— Supplied material —
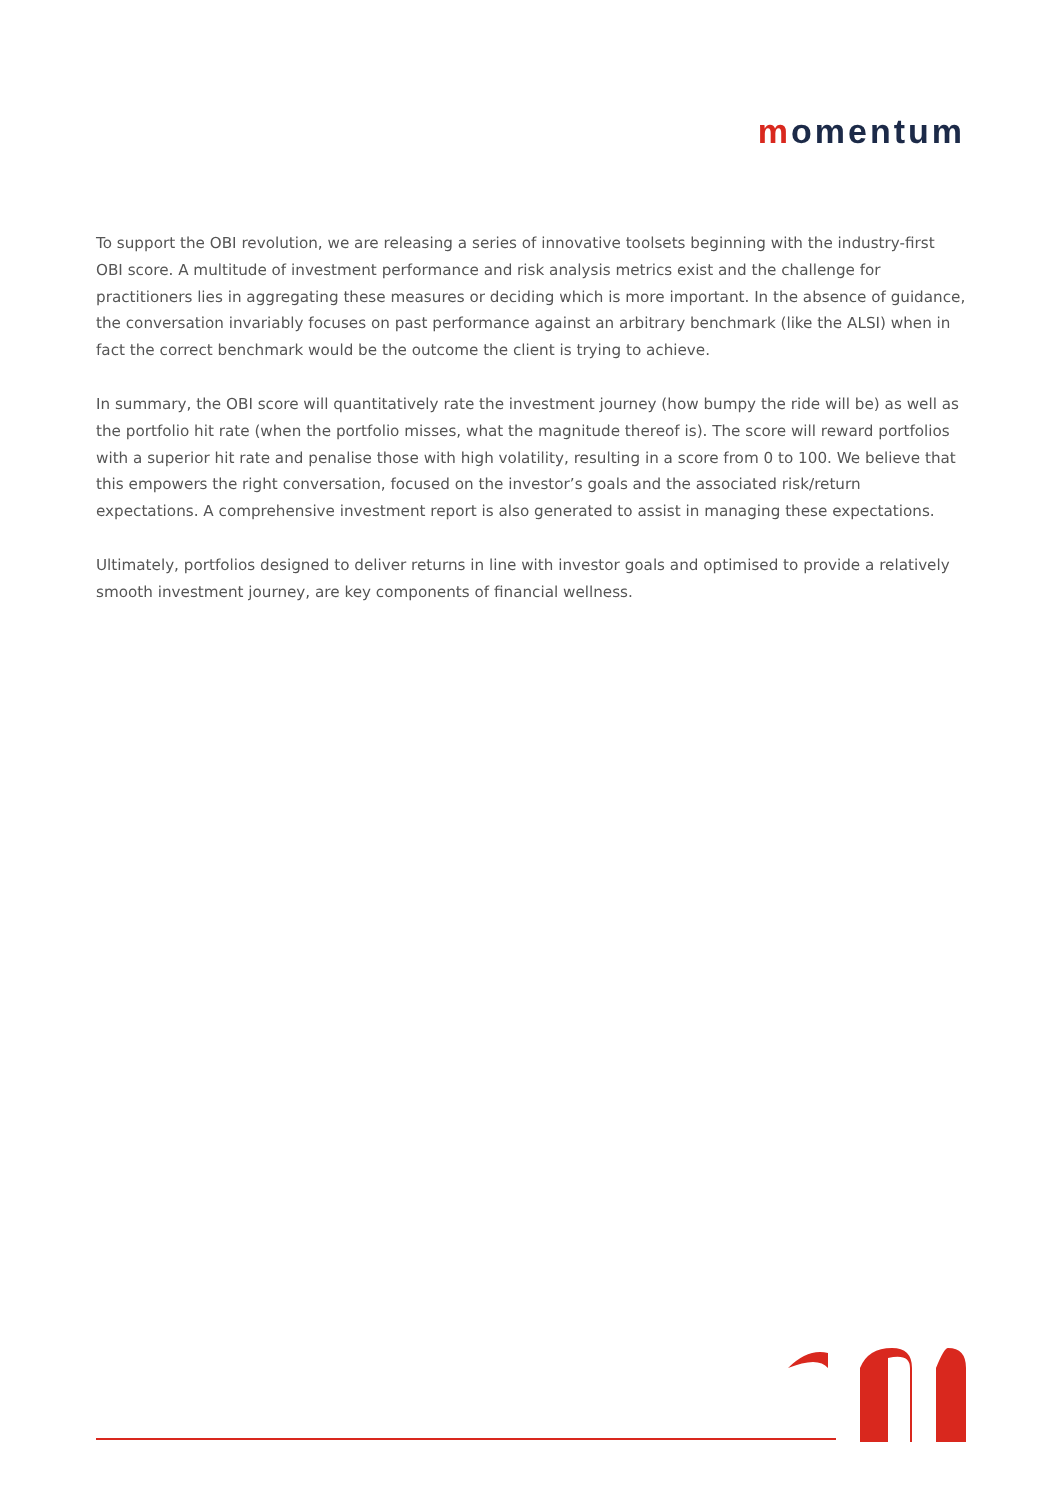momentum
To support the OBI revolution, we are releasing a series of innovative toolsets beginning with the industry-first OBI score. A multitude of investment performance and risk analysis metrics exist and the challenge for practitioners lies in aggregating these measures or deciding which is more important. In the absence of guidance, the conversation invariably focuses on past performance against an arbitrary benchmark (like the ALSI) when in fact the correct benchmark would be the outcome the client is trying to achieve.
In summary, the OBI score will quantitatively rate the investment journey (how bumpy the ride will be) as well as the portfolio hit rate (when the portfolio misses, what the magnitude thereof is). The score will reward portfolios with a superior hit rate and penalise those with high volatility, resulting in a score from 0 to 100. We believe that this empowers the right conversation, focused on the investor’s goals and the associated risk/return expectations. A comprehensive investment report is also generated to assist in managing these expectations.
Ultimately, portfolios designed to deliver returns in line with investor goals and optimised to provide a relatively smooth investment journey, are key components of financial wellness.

— What to do —
Copy exactly, and only, the lines from the first line of the material through the line that contains "To support the", both ends kept; no pictures.

— Written answer —
momentum
To support the OBI revolution, we are releasing a series of innovative toolsets beginning with the industry-first OBI score. A multitude of investment performance and risk analysis metrics exist and the challenge for practitioners lies in aggregating these measures or deciding which is more important. In the absence of guidance, the conversation invariably focuses on past performance against an arbitrary benchmark (like the ALSI) when in fact the correct benchmark would be the outcome the client is trying to achieve.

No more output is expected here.